PROBLEM
Write out every item below word for word, leaving nothing out and changing nothing.

Saved entries:
_ _ _ _ _

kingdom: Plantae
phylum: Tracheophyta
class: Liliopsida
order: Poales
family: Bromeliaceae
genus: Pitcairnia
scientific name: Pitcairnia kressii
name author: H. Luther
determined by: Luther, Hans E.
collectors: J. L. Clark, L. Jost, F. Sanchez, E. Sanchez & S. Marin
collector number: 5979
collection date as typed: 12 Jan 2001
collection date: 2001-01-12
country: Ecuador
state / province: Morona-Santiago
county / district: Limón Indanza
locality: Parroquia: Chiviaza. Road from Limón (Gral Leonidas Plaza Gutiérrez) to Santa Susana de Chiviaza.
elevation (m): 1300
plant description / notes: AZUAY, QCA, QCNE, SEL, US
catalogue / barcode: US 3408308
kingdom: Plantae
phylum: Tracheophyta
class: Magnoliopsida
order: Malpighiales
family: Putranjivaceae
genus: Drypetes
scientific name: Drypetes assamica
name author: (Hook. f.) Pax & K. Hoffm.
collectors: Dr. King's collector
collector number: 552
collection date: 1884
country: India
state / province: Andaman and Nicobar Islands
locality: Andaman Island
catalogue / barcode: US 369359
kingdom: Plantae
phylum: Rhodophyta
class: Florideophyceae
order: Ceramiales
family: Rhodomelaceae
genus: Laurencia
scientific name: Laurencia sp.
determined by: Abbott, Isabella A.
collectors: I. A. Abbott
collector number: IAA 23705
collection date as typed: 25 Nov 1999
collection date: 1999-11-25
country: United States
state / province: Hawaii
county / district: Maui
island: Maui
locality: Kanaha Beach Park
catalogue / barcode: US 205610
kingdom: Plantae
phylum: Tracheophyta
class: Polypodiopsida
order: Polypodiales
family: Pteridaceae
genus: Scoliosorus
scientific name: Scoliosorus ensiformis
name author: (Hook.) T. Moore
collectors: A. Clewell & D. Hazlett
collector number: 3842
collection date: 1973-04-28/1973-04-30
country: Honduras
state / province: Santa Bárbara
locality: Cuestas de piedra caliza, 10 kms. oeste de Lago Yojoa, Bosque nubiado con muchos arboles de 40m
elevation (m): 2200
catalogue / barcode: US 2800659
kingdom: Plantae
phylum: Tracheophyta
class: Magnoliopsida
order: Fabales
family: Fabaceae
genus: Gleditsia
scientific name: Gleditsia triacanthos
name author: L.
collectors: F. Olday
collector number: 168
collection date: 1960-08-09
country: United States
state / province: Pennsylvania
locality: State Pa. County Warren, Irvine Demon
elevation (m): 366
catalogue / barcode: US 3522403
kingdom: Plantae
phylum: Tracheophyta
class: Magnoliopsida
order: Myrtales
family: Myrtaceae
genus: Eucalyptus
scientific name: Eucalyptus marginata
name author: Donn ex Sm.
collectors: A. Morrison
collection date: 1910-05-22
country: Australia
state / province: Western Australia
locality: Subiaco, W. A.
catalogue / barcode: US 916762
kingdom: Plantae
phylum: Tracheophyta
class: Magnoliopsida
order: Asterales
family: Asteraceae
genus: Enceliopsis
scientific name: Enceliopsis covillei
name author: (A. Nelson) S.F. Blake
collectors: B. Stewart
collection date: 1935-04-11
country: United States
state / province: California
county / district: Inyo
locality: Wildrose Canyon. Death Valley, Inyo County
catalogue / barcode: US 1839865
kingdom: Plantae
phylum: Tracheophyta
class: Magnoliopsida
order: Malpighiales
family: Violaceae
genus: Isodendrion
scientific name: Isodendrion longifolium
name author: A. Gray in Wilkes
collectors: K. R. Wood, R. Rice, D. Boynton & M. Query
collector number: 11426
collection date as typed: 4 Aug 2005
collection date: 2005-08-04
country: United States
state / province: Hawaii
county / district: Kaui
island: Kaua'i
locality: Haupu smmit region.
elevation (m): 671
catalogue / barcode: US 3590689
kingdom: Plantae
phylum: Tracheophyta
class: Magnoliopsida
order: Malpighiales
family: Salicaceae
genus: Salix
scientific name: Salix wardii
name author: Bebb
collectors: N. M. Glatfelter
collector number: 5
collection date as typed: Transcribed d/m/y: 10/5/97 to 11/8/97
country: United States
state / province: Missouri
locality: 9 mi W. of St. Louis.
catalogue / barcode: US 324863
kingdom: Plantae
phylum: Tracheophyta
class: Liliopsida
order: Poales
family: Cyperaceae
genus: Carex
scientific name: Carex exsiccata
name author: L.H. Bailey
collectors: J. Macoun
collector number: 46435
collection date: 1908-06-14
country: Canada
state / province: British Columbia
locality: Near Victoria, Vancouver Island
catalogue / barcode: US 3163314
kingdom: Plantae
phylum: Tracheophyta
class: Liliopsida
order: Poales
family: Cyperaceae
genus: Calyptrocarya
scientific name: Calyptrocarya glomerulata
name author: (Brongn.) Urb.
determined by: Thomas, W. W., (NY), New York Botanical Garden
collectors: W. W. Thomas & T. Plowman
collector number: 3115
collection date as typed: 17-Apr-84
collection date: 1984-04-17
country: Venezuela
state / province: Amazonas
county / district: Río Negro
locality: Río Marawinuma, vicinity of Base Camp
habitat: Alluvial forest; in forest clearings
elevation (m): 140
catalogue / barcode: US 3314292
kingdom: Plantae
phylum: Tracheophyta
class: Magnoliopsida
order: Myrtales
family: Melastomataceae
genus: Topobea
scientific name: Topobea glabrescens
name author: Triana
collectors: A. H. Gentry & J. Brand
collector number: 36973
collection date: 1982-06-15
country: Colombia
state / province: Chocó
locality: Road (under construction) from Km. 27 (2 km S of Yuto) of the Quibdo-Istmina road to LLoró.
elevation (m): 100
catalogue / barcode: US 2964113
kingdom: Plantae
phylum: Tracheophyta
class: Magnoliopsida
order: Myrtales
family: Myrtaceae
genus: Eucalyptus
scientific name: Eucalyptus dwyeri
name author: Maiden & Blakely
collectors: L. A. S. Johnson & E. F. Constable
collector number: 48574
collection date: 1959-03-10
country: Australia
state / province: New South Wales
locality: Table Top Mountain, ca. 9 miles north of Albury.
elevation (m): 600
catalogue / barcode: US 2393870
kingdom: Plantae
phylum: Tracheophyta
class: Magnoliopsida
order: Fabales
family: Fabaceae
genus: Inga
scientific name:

_ _ _ _ _

TASK SOLUTION
kingdom: Plantae
phylum: Tracheophyta
class: Liliopsida
order: Poales
family: Bromeliaceae
genus: Pitcairnia
scientific name: Pitcairnia kressii
name author: H. Luther
determined by: Luther, Hans E.
collectors: J. L. Clark, L. Jost, F. Sanchez, E. Sanchez & S. Marin
collector number: 5979
collection date as typed: 12 Jan 2001
collection date: 2001-01-12
country: Ecuador
state / province: Morona-Santiago
county / district: Limón Indanza
locality: Parroquia: Chiviaza. Road from Limón (Gral Leonidas Plaza Gutiérrez) to Santa Susana de Chiviaza.
elevation (m): 1300
plant description / notes: AZUAY, QCA, QCNE, SEL, US
catalogue / barcode: US 3408308
kingdom: Plantae
phylum: Tracheophyta
class: Magnoliopsida
order: Malpighiales
family: Putranjivaceae
genus: Drypetes
scientific name: Drypetes assamica
name author: (Hook. f.) Pax & K. Hoffm.
collectors: Dr. King's collector
collector number: 552
collection date: 1884
country: India
state / province: Andaman and Nicobar Islands
locality: Andaman Island
catalogue / barcode: US 369359
kingdom: Plantae
phylum: Rhodophyta
class: Florideophyceae
order: Ceramiales
family: Rhodomelaceae
genus: Laurencia
scientific name: Laurencia sp.
determined by: Abbott, Isabella A.
collectors: I. A. Abbott
collector number: IAA 23705
collection date as typed: 25 Nov 1999
collection date: 1999-11-25
country: United States
state / province: Hawaii
county / district: Maui
island: Maui
locality: Kanaha Beach Park
catalogue / barcode: US 205610
kingdom: Plantae
phylum: Tracheophyta
class: Polypodiopsida
order: Polypodiales
family: Pteridaceae
genus: Scoliosorus
scientific name: Scoliosorus ensiformis
name author: (Hook.) T. Moore
collectors: A. Clewell & D. Hazlett
collector number: 3842
collection date: 1973-04-28/1973-04-30
country: Honduras
state / province: Santa Bárbara
locality: Cuestas de piedra caliza, 10 kms. oeste de Lago Yojoa, Bosque nubiado con muchos arboles de 40m
elevation (m): 2200
catalogue / barcode: US 2800659
kingdom: Plantae
phylum: Tracheophyta
class: Magnoliopsida
order: Fabales
family: Fabaceae
genus: Gleditsia
scientific name: Gleditsia triacanthos
name author: L.
collectors: F. Olday
collector number: 168
collection date: 1960-08-09
country: United States
state / province: Pennsylvania
locality: State Pa. County Warren, Irvine Demon
elevation (m): 366
catalogue / barcode: US 3522403
kingdom: Plantae
phylum: Tracheophyta
class: Magnoliopsida
order: Myrtales
family: Myrtaceae
genus: Eucalyptus
scientific name: Eucalyptus marginata
name author: Donn ex Sm.
collectors: A. Morrison
collection date: 1910-05-22
country: Australia
state / province: Western Australia
locality: Subiaco, W. A.
catalogue / barcode: US 916762
kingdom: Plantae
phylum: Tracheophyta
class: Magnoliopsida
order: Asterales
family: Asteraceae
genus: Enceliopsis
scientific name: Enceliopsis covillei
name author: (A. Nelson) S.F. Blake
collectors: B. Stewart
collection date: 1935-04-11
country: United States
state / province: California
county / district: Inyo
locality: Wildrose Canyon. Death Valley, Inyo County
catalogue / barcode: US 1839865
kingdom: Plantae
phylum: Tracheophyta
class: Magnoliopsida
order: Malpighiales
family: Violaceae
genus: Isodendrion
scientific name: Isodendrion longifolium
name author: A. Gray in Wilkes
collectors: K. R. Wood, R. Rice, D. Boynton & M. Query
collector number: 11426
collection date as typed: 4 Aug 2005
collection date: 2005-08-04
country: United States
state / province: Hawaii
county / district: Kaui
island: Kaua'i
locality: Haupu smmit region.
elevation (m): 671
catalogue / barcode: US 3590689
kingdom: Plantae
phylum: Tracheophyta
class: Magnoliopsida
order: Malpighiales
family: Salicaceae
genus: Salix
scientific name: Salix wardii
name author: Bebb
collectors: N. M. Glatfelter
collector number: 5
collection date as typed: Transcribed d/m/y: 10/5/97 to 11/8/97
country: United States
state / province: Missouri
locality: 9 mi W. of St. Louis.
catalogue / barcode: US 324863
kingdom: Plantae
phylum: Tracheophyta
class: Liliopsida
order: Poales
family: Cyperaceae
genus: Carex
scientific name: Carex exsiccata
name author: L.H. Bailey
collectors: J. Macoun
collector number: 46435
collection date: 1908-06-14
country: Canada
state / province: British Columbia
locality: Near Victoria, Vancouver Island
catalogue / barcode: US 3163314
kingdom: Plantae
phylum: Tracheophyta
class: Liliopsida
order: Poales
family: Cyperaceae
genus: Calyptrocarya
scientific name: Calyptrocarya glomerulata
name author: (Brongn.) Urb.
determined by: Thomas, W. W., (NY), New York Botanical Garden
collectors: W. W. Thomas & T. Plowman
collector number: 3115
collection date as typed: 17-Apr-84
collection date: 1984-04-17
country: Venezuela
state / province: Amazonas
county / district: Río Negro
locality: Río Marawinuma, vicinity of Base Camp
habitat: Alluvial forest; in forest clearings
elevation (m): 140
catalogue / barcode: US 3314292
kingdom: Plantae
phylum: Tracheophyta
class: Magnoliopsida
order: Myrtales
family: Melastomataceae
genus: Topobea
scientific name: Topobea glabrescens
name author: Triana
collectors: A. H. Gentry & J. Brand
collector number: 36973
collection date: 1982-06-15
country: Colombia
state / province: Chocó
locality: Road (under construction) from Km. 27 (2 km S of Yuto) of the Quibdo-Istmina road to LLoró.
elevation (m): 100
catalogue / barcode: US 2964113
kingdom: Plantae
phylum: Tracheophyta
class: Magnoliopsida
order: Myrtales
family: Myrtaceae
genus: Eucalyptus
scientific name: Eucalyptus dwyeri
name author: Maiden & Blakely
collectors: L. A. S. Johnson & E. F. Constable
collector number: 48574
collection date: 1959-03-10
country: Australia
state / province: New South Wales
locality: Table Top Mountain, ca. 9 miles north of Albury.
elevation (m): 600
catalogue / barcode: US 2393870
kingdom: Plantae
phylum: Tracheophyta
class: Magnoliopsida
order: Fabales
family: Fabaceae
genus: Inga
scientific name:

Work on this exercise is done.